→ **Task set**:
(a) Reproduce the passage on Solidia Cement between "The company’s pioneering" and "slabs or structures.", inclusive.
(b) Decide whether each statement agrees with the passage on Solidia Cement. Answer yes or no and quote the words that settle it. (i) Solidia plans to start its first concrete production line in Q3 2024. (ii) The Elmendorf operation will be housed in a newly constructed building. (iii) Solidia Cement's binding mechanism relies on water.
(c) Resume the passage on Solidia Cement after its last sentence and carry it forward.
(Excerpted passage begins)
In contrast to portland cement, whose binding mechanism relies on water, Solidia Cement (shown here) reacts with carbon dioxide.

Solidia Technologies, one of the first carbon-minded disruptors in construction materials to garner backing from leading climate technology investor Breakthrough Energy Ventures, plans a Q3 2024 start for its first concrete production line. Configured to an existing 53,000-sq.-ft. building in Elmendorf, Texas, near Solidia’s new San Antonio headquarters, the operation will produce pavers and other concrete units using Solidia Cement, an alternative to portland cement. 

The company’s pioneering technology leverages carbon dioxide to a) activate the cementitious material and aggregate binding phase, and b) effect concrete curing that might otherwise entail energy-intensive heating or steam exposure. The Solidia process is credited with dramatically reducing (≥ 50 percent) the carbon footprint associated with conventional binders and finished concrete products, slabs or structures.
(Excerpted passage ends)
(Entries shown begins)
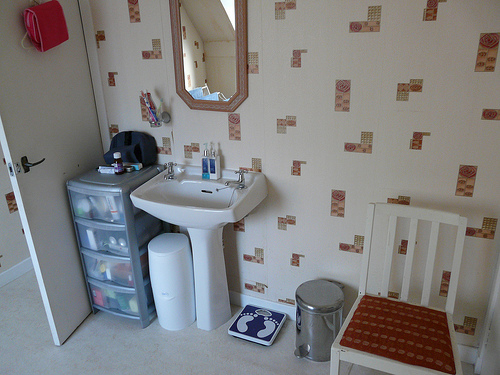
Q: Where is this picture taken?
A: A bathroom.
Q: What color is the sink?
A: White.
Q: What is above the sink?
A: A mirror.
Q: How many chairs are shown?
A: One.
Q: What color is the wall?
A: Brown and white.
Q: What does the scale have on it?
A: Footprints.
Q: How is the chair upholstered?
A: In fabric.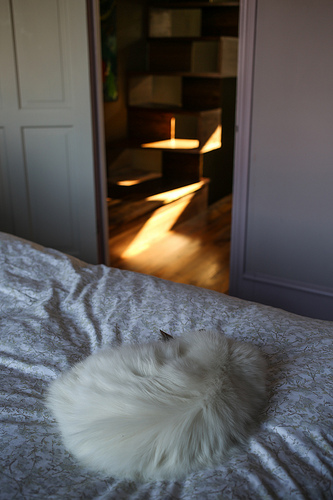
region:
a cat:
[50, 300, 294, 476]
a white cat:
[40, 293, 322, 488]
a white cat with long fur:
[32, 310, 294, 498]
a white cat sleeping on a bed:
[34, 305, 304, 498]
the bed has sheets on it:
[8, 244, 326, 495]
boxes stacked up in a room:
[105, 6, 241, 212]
(Entries shown ends)
(Entries shown begins)
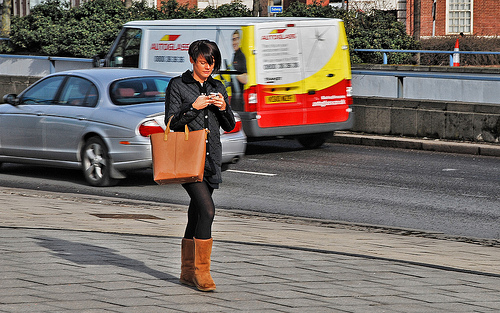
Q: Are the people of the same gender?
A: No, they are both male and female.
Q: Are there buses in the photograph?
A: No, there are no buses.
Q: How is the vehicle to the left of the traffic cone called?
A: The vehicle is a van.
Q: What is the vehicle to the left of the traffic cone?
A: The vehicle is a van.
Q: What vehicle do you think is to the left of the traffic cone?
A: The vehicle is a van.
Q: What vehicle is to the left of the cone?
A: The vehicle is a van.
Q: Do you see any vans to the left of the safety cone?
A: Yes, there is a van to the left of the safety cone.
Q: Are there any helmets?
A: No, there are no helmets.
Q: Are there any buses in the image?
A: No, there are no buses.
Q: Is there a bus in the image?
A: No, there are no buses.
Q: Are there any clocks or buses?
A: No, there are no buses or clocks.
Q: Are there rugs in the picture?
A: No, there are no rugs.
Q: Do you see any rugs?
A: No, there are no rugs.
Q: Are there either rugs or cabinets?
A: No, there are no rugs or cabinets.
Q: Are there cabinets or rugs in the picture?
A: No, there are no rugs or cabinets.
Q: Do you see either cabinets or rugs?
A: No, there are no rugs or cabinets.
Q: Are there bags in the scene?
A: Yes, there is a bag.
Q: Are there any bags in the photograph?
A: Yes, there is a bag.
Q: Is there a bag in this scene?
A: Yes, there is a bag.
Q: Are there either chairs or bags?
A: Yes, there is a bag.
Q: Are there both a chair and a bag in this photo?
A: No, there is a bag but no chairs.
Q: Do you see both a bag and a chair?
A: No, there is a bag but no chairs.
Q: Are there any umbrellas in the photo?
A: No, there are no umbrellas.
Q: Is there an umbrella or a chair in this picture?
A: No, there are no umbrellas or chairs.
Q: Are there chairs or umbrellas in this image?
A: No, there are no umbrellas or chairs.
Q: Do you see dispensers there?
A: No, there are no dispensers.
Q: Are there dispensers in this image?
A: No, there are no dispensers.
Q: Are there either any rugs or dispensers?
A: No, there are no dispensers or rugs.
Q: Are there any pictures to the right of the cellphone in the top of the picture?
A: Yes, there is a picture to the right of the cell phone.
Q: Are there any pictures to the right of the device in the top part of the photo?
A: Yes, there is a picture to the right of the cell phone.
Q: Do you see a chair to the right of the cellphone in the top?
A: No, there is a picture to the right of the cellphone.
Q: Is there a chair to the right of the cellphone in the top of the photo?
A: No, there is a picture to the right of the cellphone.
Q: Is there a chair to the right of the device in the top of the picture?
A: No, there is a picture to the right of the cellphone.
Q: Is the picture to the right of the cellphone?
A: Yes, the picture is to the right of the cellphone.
(Entries shown ends)
→ **Answers to the tasks**:
(a)
The company’s pioneering technology leverages carbon dioxide to a) activate the cementitious material and aggregate binding phase, and b) effect concrete curing that might otherwise entail energy-intensive heating or steam exposure. The Solidia process is credited with dramatically reducing (≥ 50 percent) the carbon footprint associated with conventional binders and finished concrete products, slabs or structures.

(b)
(i) Yes: "plans a Q3 2024 start for its first concrete production line"
(ii) No: "Configured to an existing 53,000-sq.-ft. building in Elmendorf, Texas"
(iii) No: "In contrast to portland cement, whose binding mechanism relies on water, Solidia Cement (shown here) reacts with carbon dioxide."

(c)
“The state-of-the-art manufacturing facility represents another significant milestone for Solidia, allowing us to independently produce concrete materials for the building industry using our revolutionary process,” says Senior Commercial Director Devin Patten. “It’s the culmination of years of investment to not only develop our technology but to do so in the right way that ensures optimal quality and higher performance.” 

“In designing and building this facility, we’re partnering with industry-leading equipment providers and engineering firms to implement the highest-quality, most-efficient processes in keeping with the innovation of our product line,” adds Senior Director of Operations Fred Dunand. “The plant will have built-in flexibility to produce a range of Solidia technology-driven products, with the versatility to accommodate additional products and developments down the road.”